Kathy was hit nearly everyday of her childhood by her parents, especially her father who would slap her with the back of his hand when he was angry.She had constant nightmares and became so anxious that she could barely sleep.Her first suicide attempt came at age 7,when she stabbed herself with a butcher knife. She made several more attempts in the future years. Life as an adult wasn’t easy either, she married an emotionally abusive man and been in and out of mental health treatement for 20 years, diagnosed with depression. As a child this is something you never want to experience but unfortunately most children who experienced corporal punishment have experienced or is still experiencing depression, anxiety and other mental illnesses and in some extreme cases this can lead to suicide. In the end we put our future at risk as we physically punish our children for the sake of disciplining them, leading to a nation filled with depressed, anxious and scarred adults.So if we don’t protect our children and our future,then who will?
Some parents argue that corporal punishment is an effective way to get their kids to listen, and it is true that corporal punishment can work except the fact that it only stops the undesired action and makes the child compliant at that moment.

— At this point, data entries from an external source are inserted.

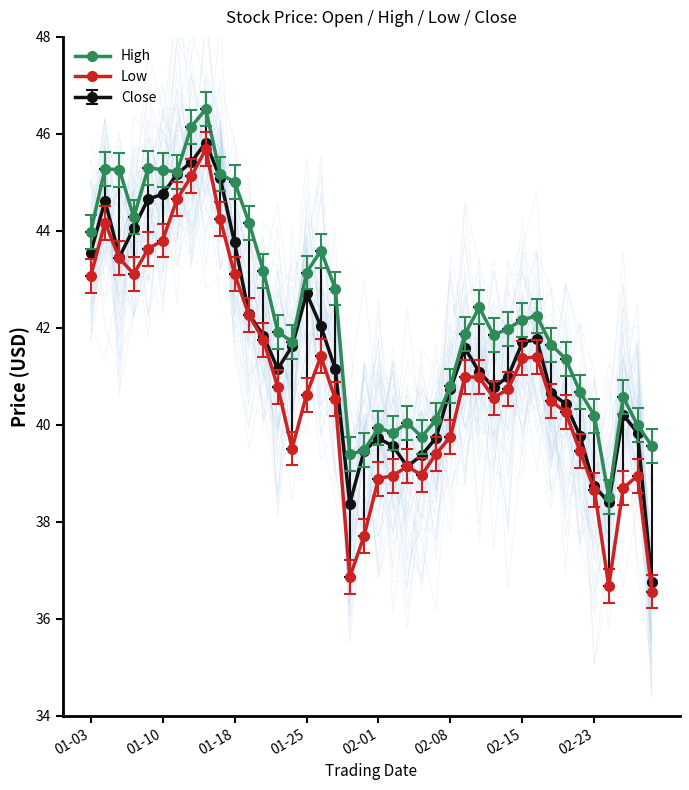

Which series has the widest spread of values?

Low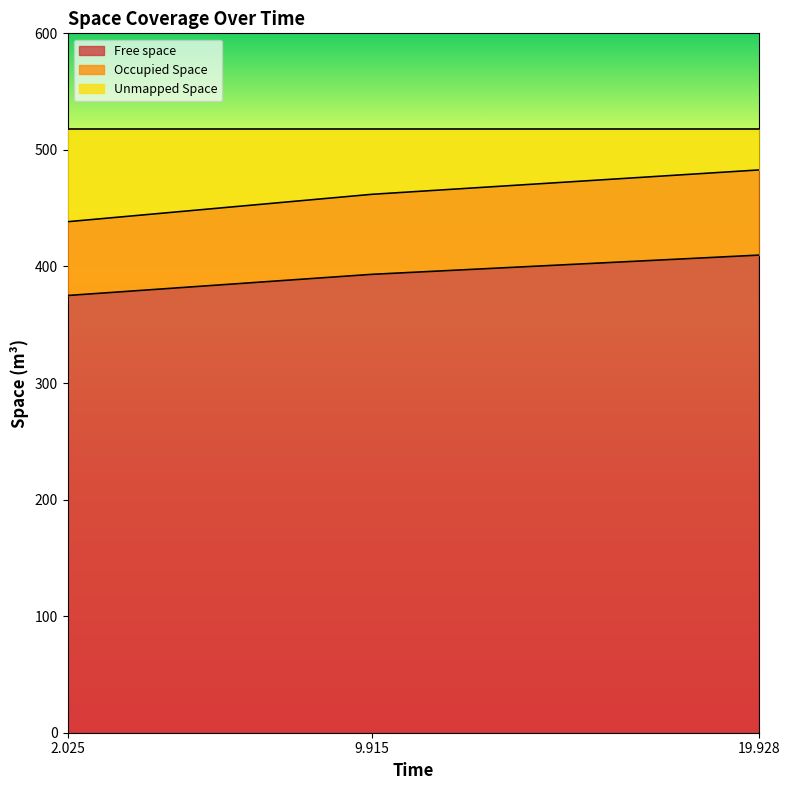

What is the average value of the Occupied Space series?

461.0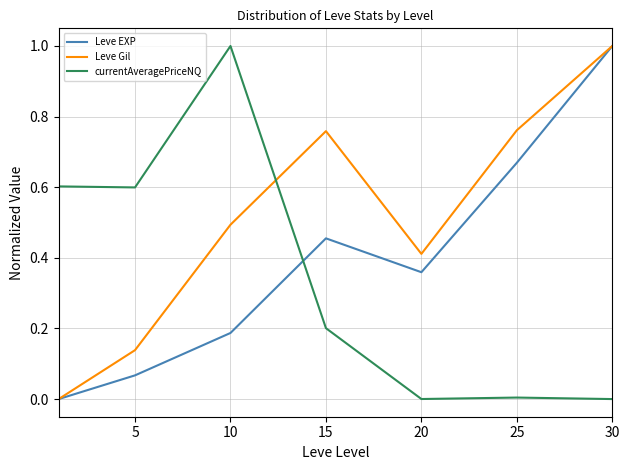

List the series in order of their overall mean, lowest first.

currentAveragePriceNQ, Leve EXP, Leve Gil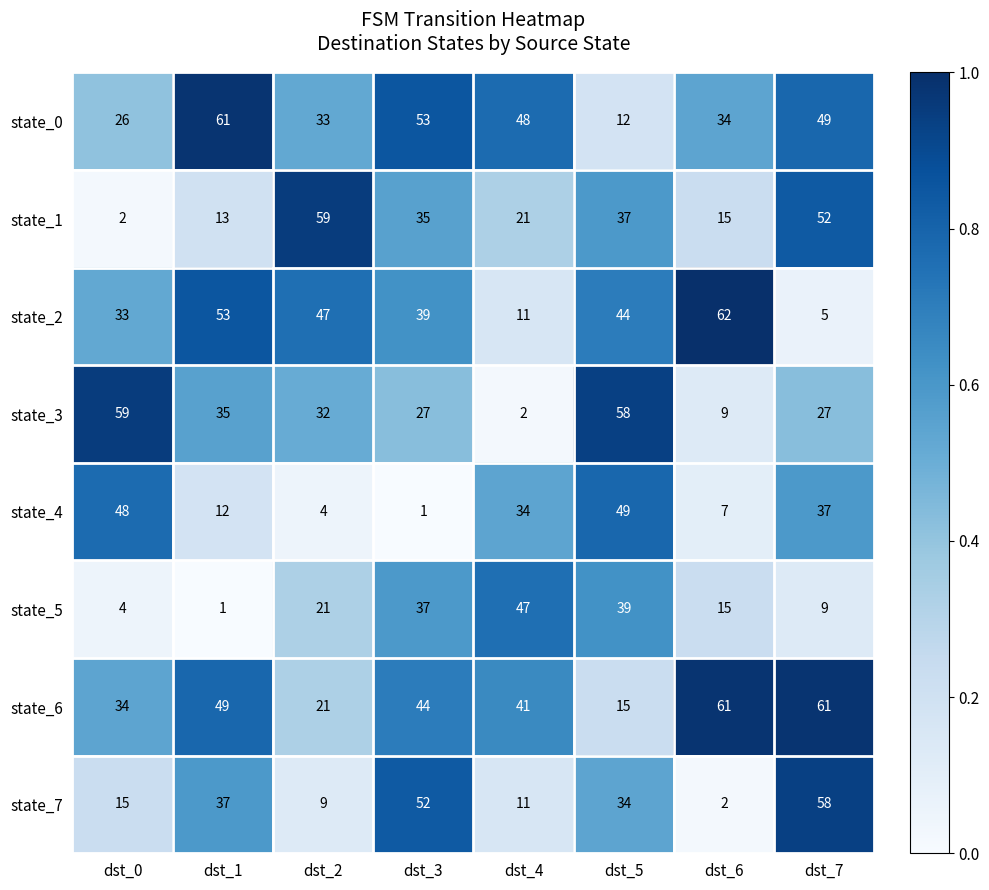

Between dst_5 and dst_6, which series saw the biggest shift?

state_3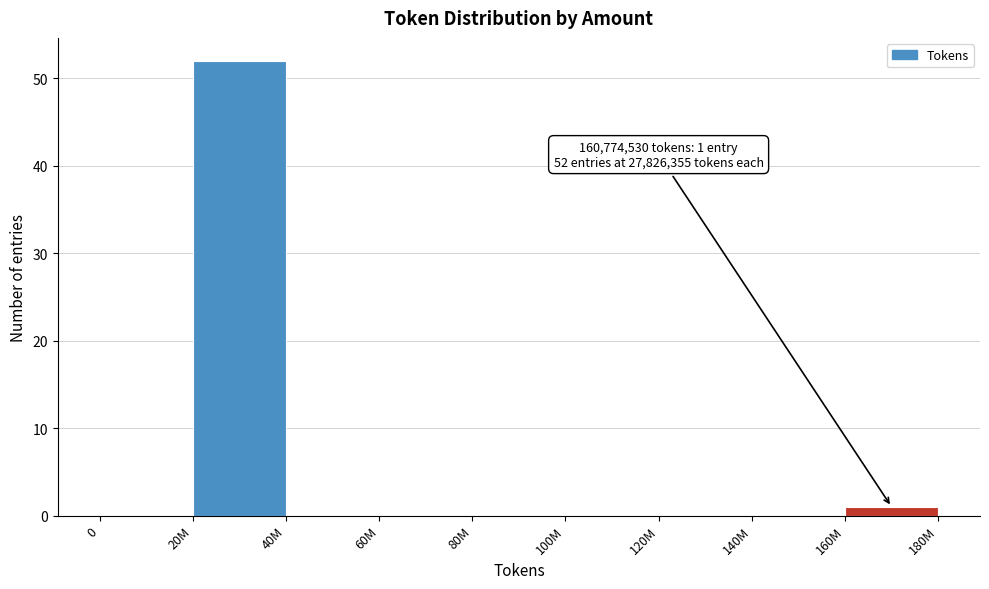

Reading left to right, list all the values displayed in this chart.

0=0	20M=52	40M=0	60M=0	80M=0	100M=0	120M=0	140M=0	160M=1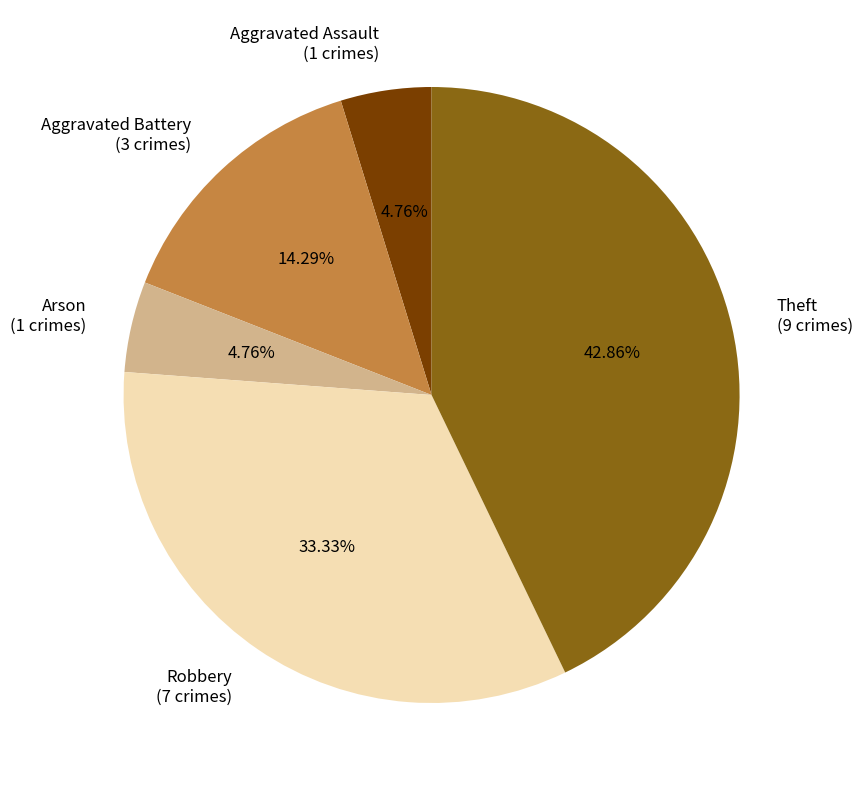

To the nearest percent, what percentage of the pie is Aggravated Assault?

5%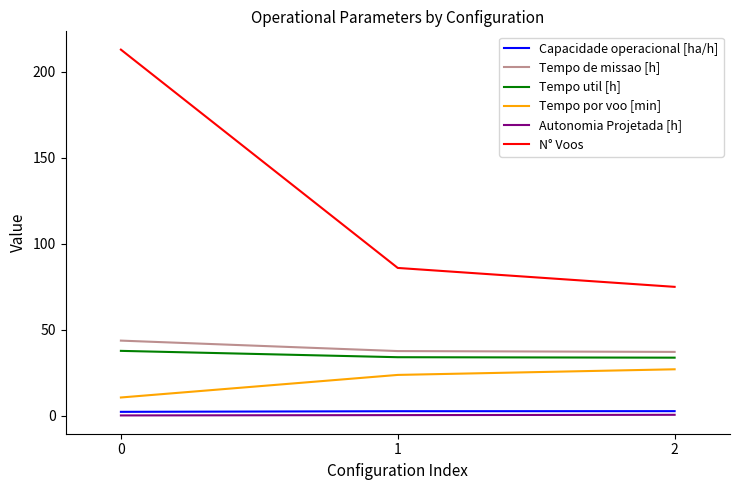

The Capacidade operacional [ha/h] series shows 2.3 at 0. True or false?

True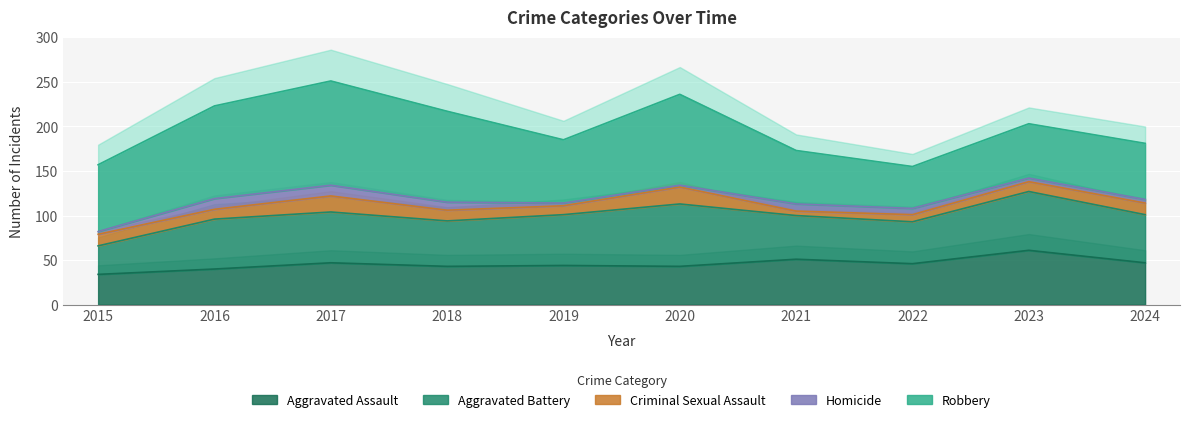

What are all the series names shown in the legend?

Aggravated Assault, Aggravated Battery, Criminal Sexual Assault, Homicide, Robbery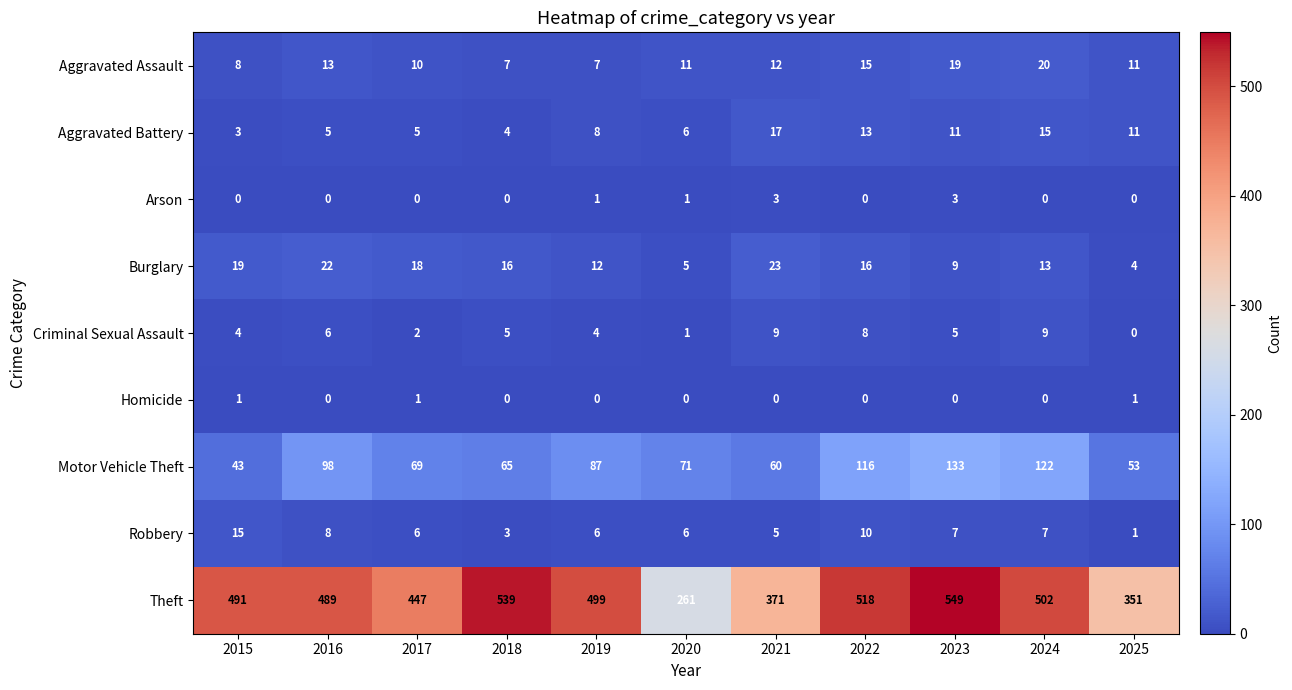

At which category is the sum across all series the highest?

2023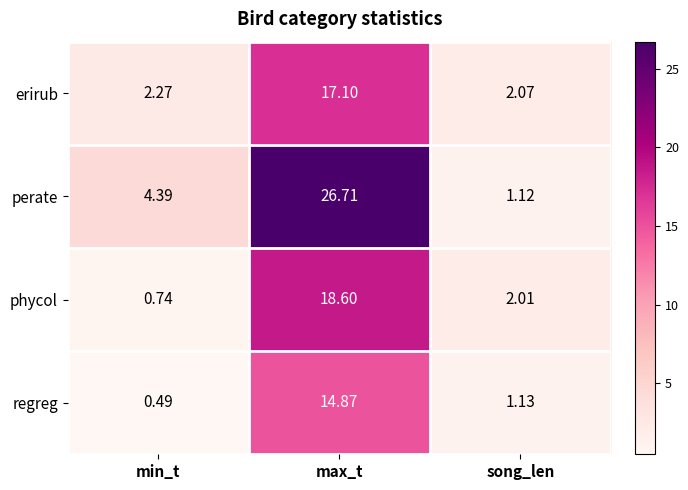

At which category does the chart reach its minimum across all series?

min_t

Not only does it work momentarily but in the long run, pain and fear can prevent kids from learning the lessons that the parents are trying to teach them, which is indeed counteractive. Others might also argue that corporal punishment such as spanking, hitting, are mild and ordinary and it is very different from physical abuse. But research shows that milder forms of corporal punishment are risk factors for more severe forms of physical abuse.
As mentioned before, corporal punishment models aggressive behavior which teaches children to solve problems with violence and it is not any more effective than a time out. Research has additionally shown that spanking quickly loses effectiveness over time. When children are spanked, they don’t learn how to make better choices and eventually, spanking stops being a deterrent. Not only is corporal punishment ineffective, it also damages the relationship between children and their caregivers. Trust, stability and security are key components to helping a child develop the skills they need to manage his own behavior.
Corporal punishment erodes the relationships and makes behavior management more difficult. Interestingly enough, a 2009 study published in Journal of Aggression Maltreatment & Trauma found out that spanking lowers a child’s IQ. They have found that stress and fear associated with being hit takes a toll on a child’s brain development. The more a child was spanked, the slower the child’s mental development. Although corporal punishment can work, the negatives outweighs the positive, which is it works momentarily and does more harm and act counteractive to the purpose.